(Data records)
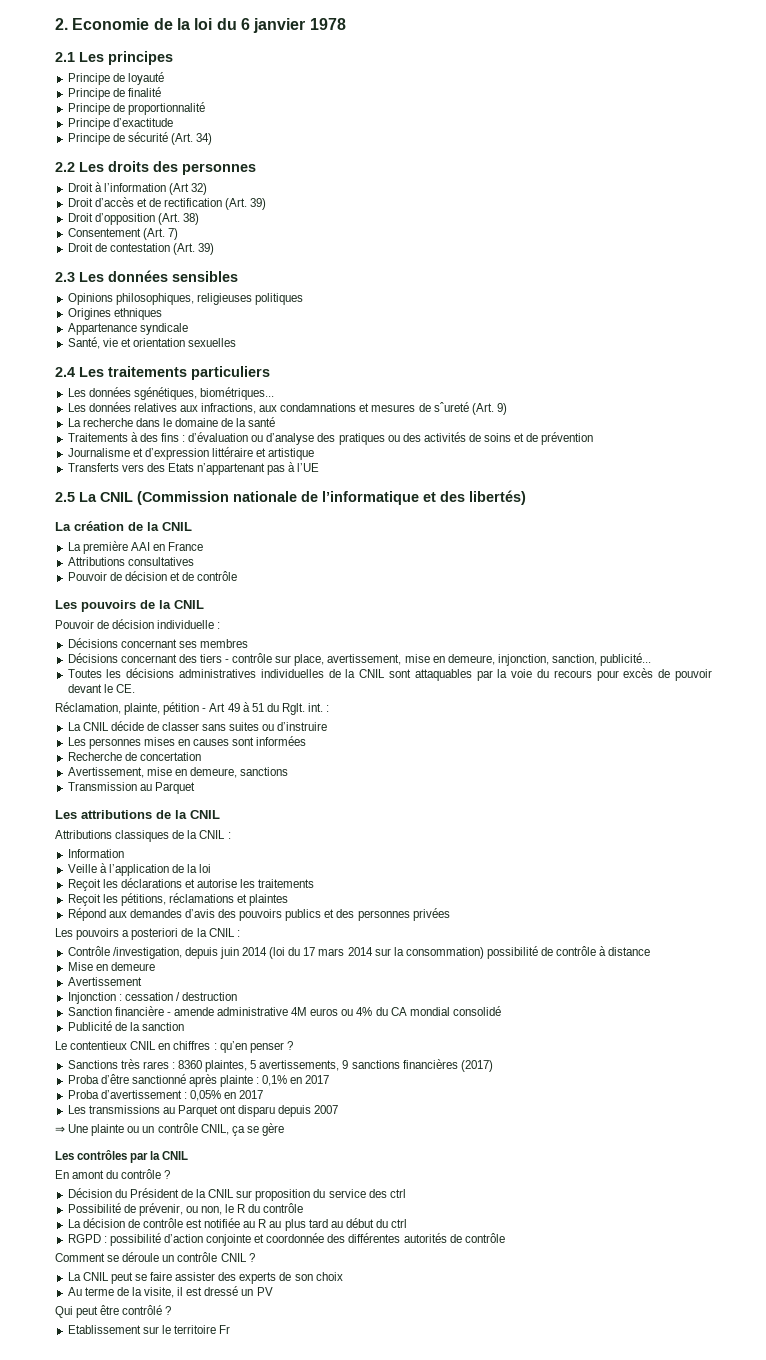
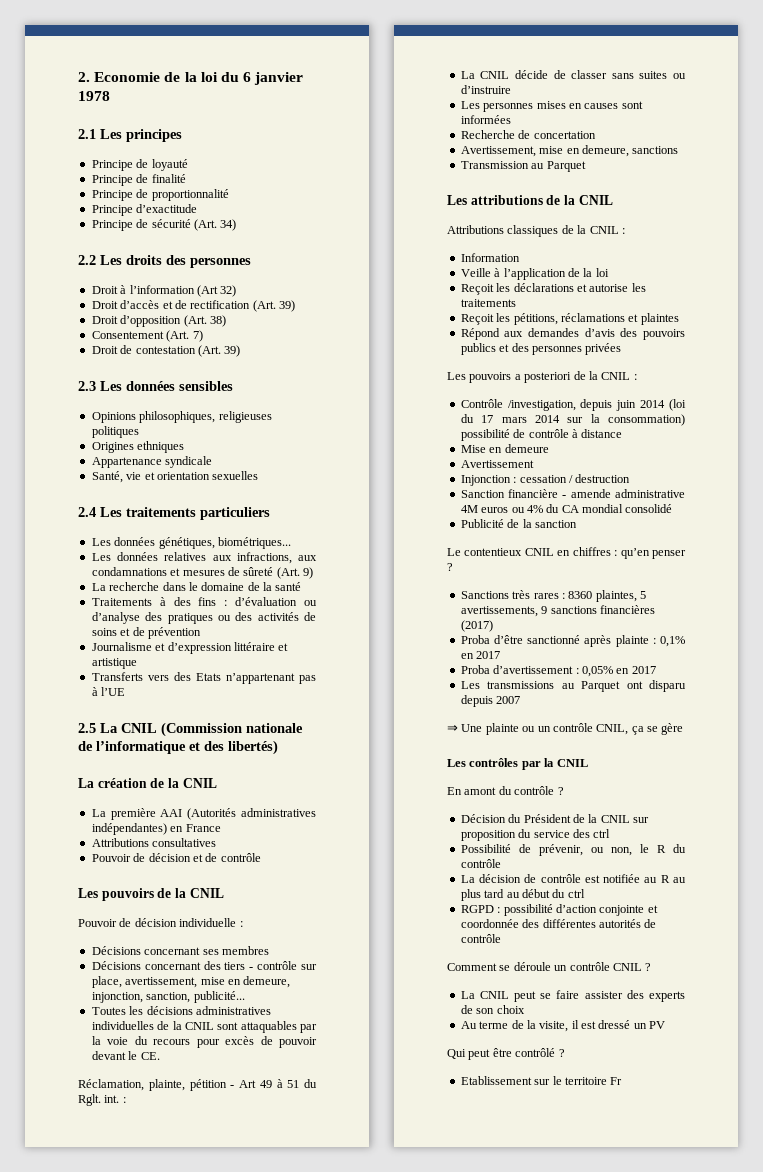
[133,387,197,400] sgénétiques, -> [158,537,215,549] génétiques,
[433,402,469,412] sˆureté -> [243,567,274,576] sûreté
(150, 546) none -> [187,808,316,820] [91,823,167,835] (Autorités administratives indépendantes)

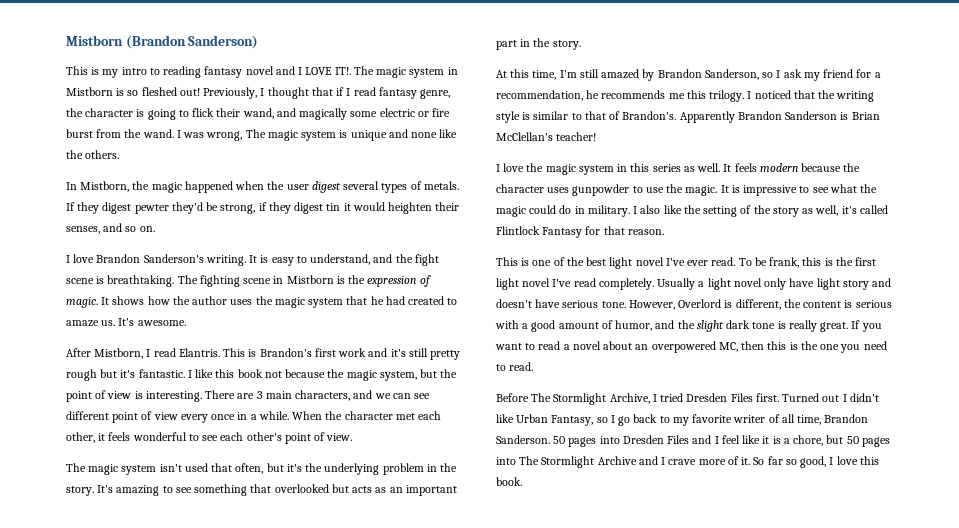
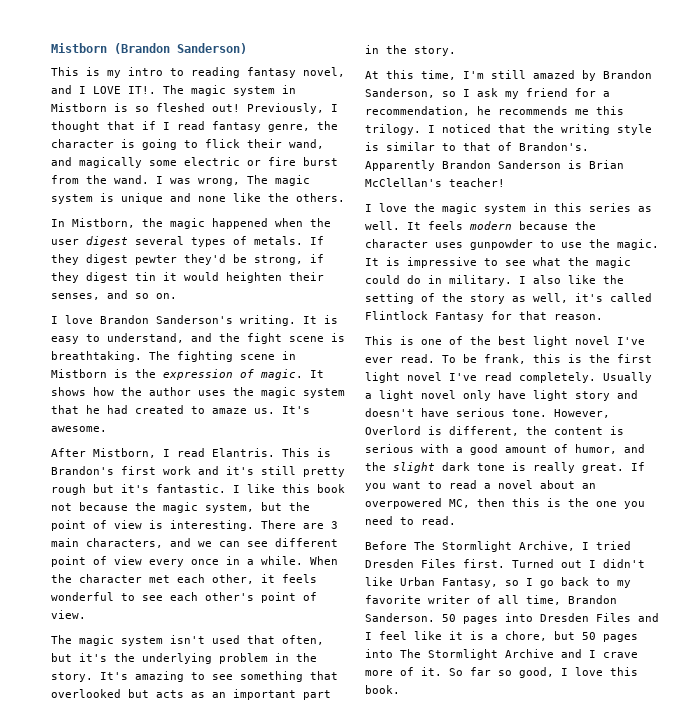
[245,66,274,75] novel -> [303,67,345,77] novel,

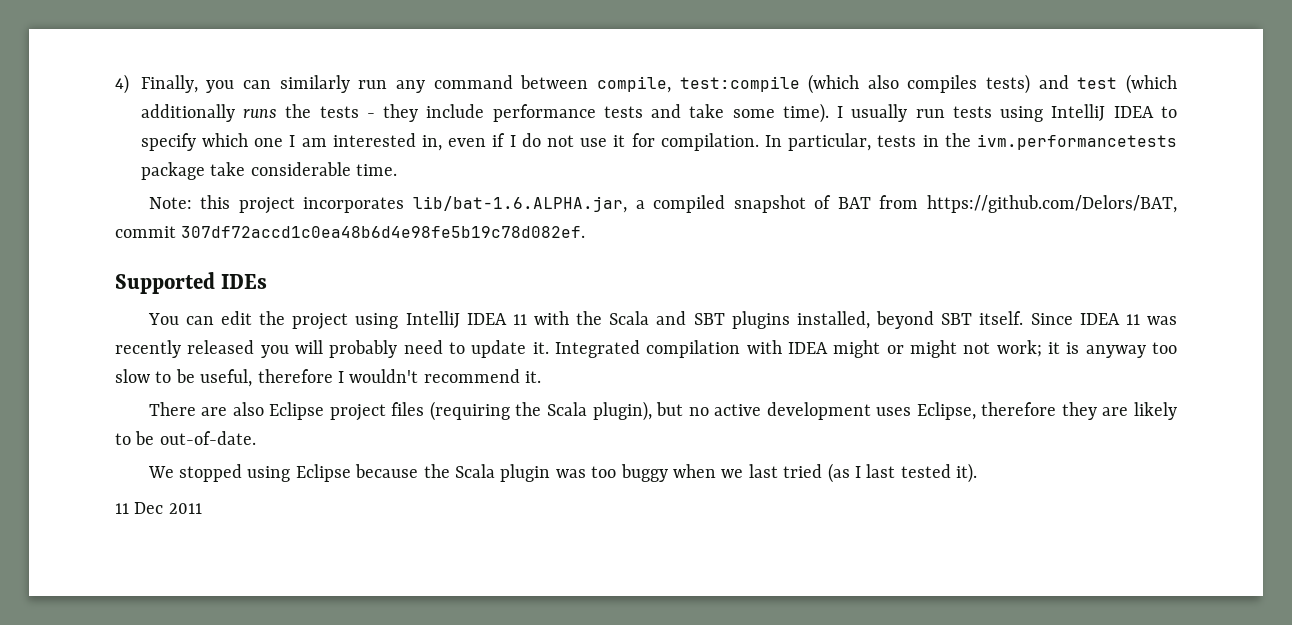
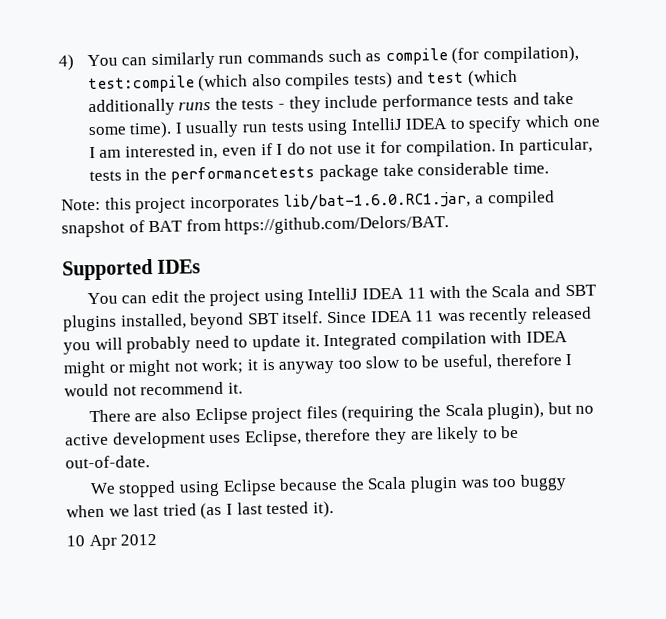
[140,75,235,93] Finally, you -> [86,54,118,67] You
[395,75,671,93] any command between compile, -> [246,45,579,66] commands such as compile (for compilation),
[977,134,1178,150] ivm.performancetests -> [170,165,316,184] performancetests
[412,196,627,213] lib/bat-1.6.ALPHA.jar, -> [283,191,472,211] lib/bat-1.6.0.RC1.jar,
[926,195,1177,213] [115,226,586,238] https://github.com/Delors/BAT, commit 307df72accd1c0ea48b6d4e98fe5b19c78d082ef. -> [224,215,450,235] https://github.com/Delors/BAT.
[349,369,419,383] wouldn't -> [64,383,137,397] would not
[115,502,202,514] 11 Dec 2011 -> [66,533,158,551] 10 Apr 2012

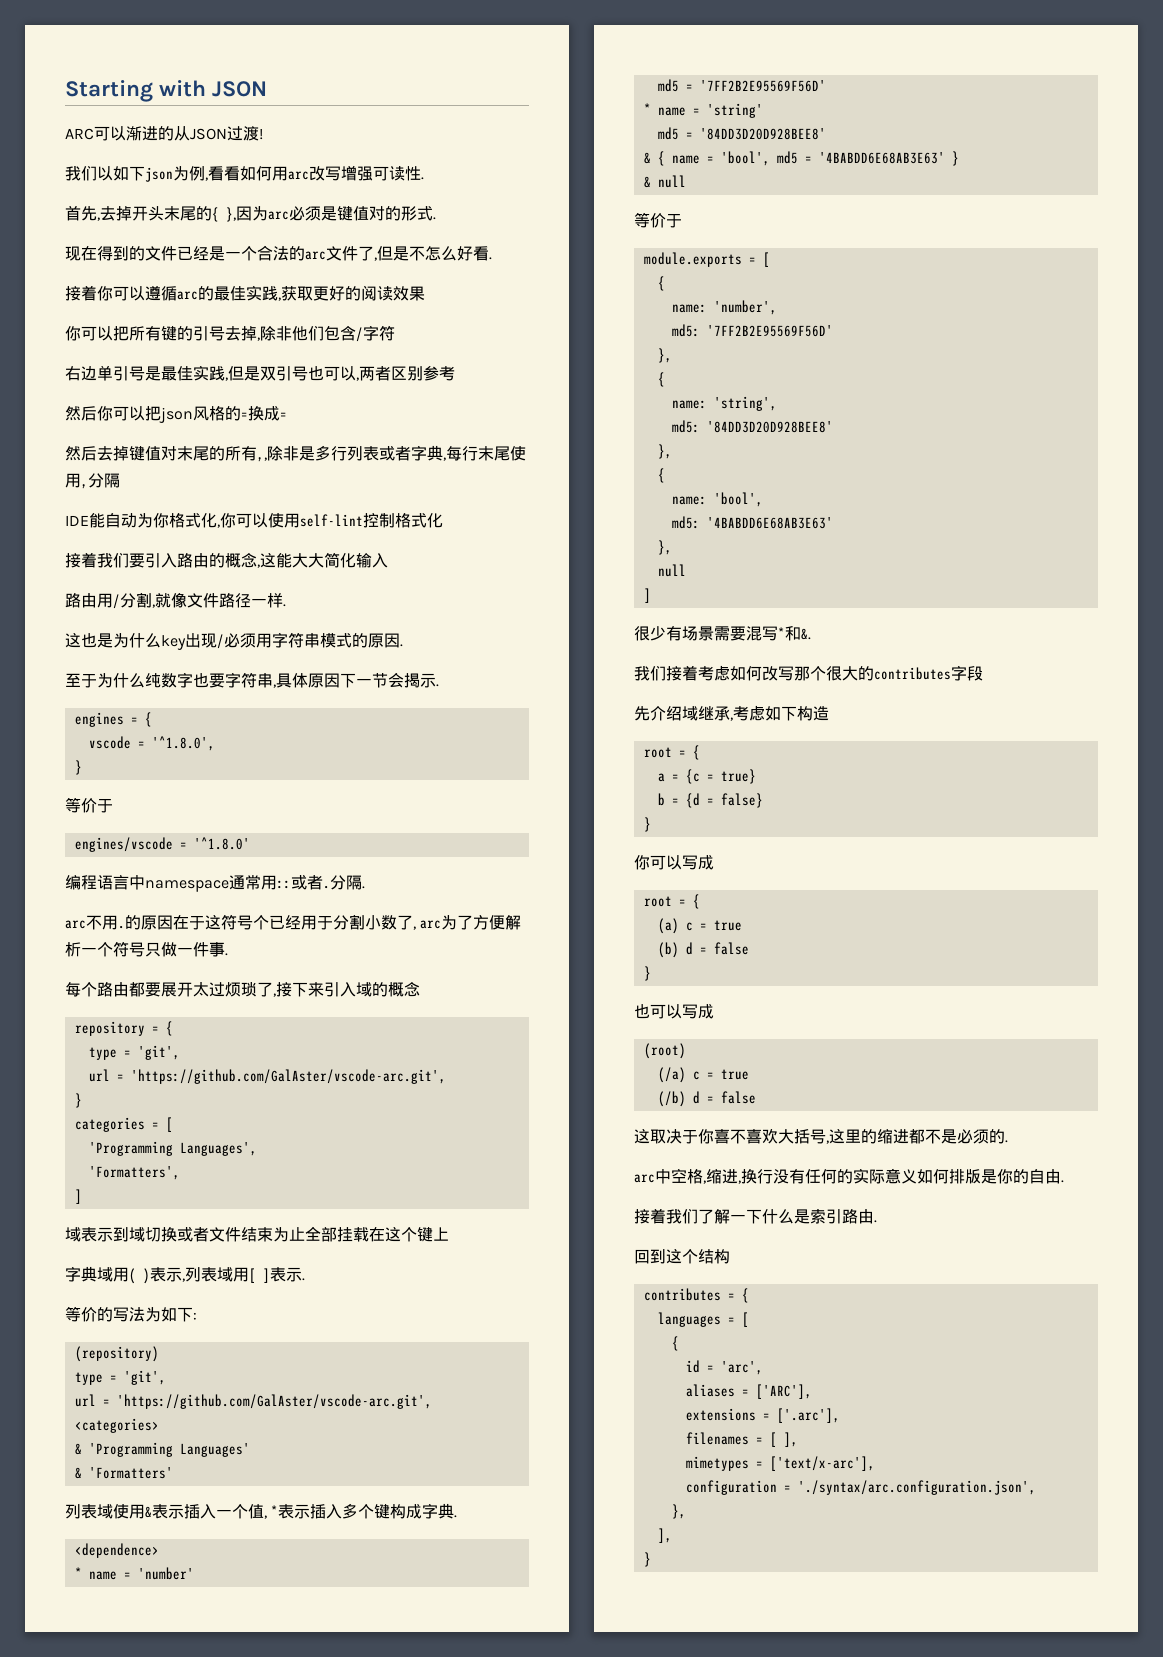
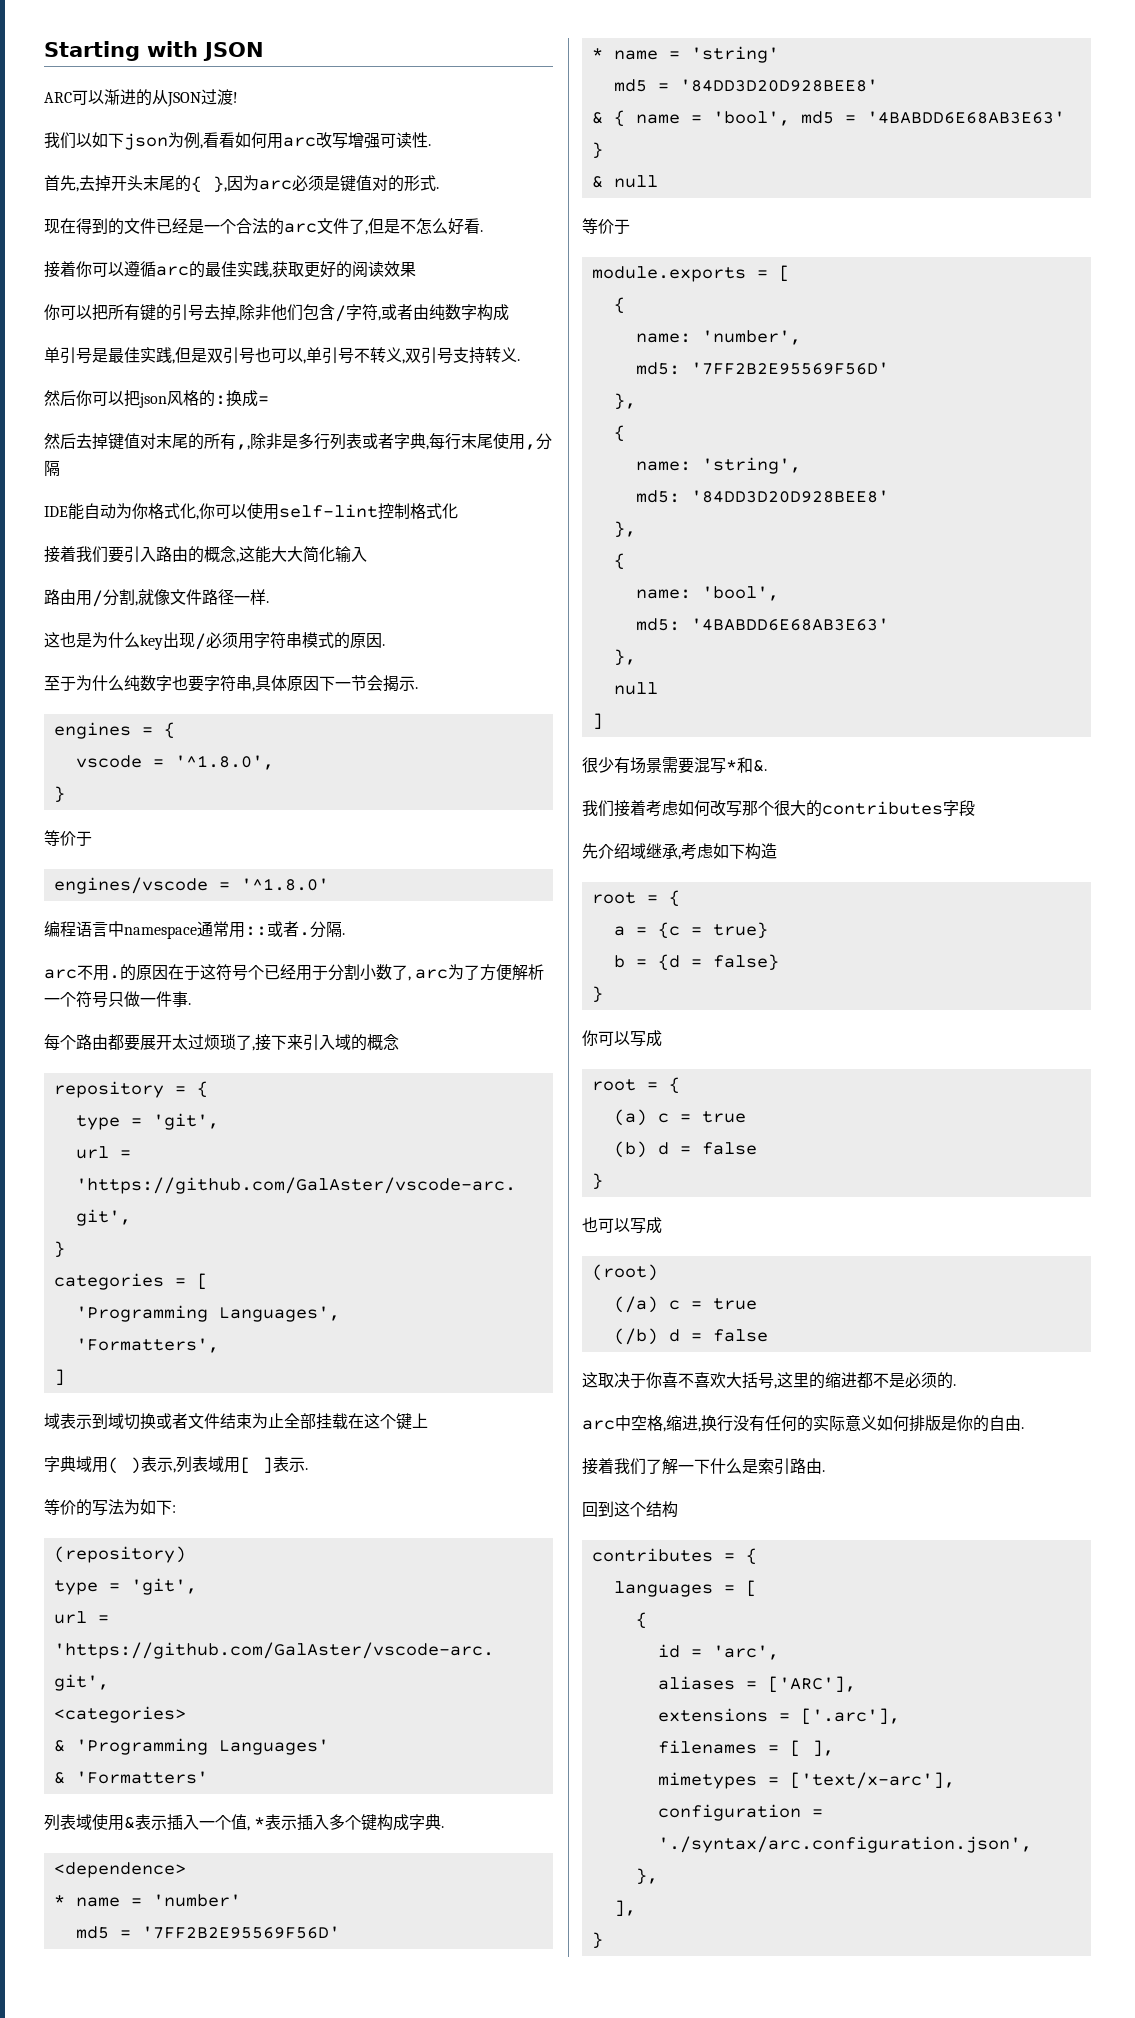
[65,366,97,381] // 右边 -> [378,304,509,321] ,或者由纯数字构成 //
[359,366,455,381] 两者区别参考 -> [306,347,520,364] 单引号不转义,双引号支持转义.
[241,412,248,419] = -> [215,395,226,405] :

▶ **ASSIGNMENT**:
Return exactly the lines from the one containing "[65,366,97,381] // 右边" through the last line of the records above, both included, and nothing else.

▶ **RESPONSE AREA**:
[65,366,97,381] // 右边 -> [378,304,509,321] ,或者由纯数字构成 //
[359,366,455,381] 两者区别参考 -> [306,347,520,364] 单引号不转义,双引号支持转义.
[241,412,248,419] = -> [215,395,226,405] :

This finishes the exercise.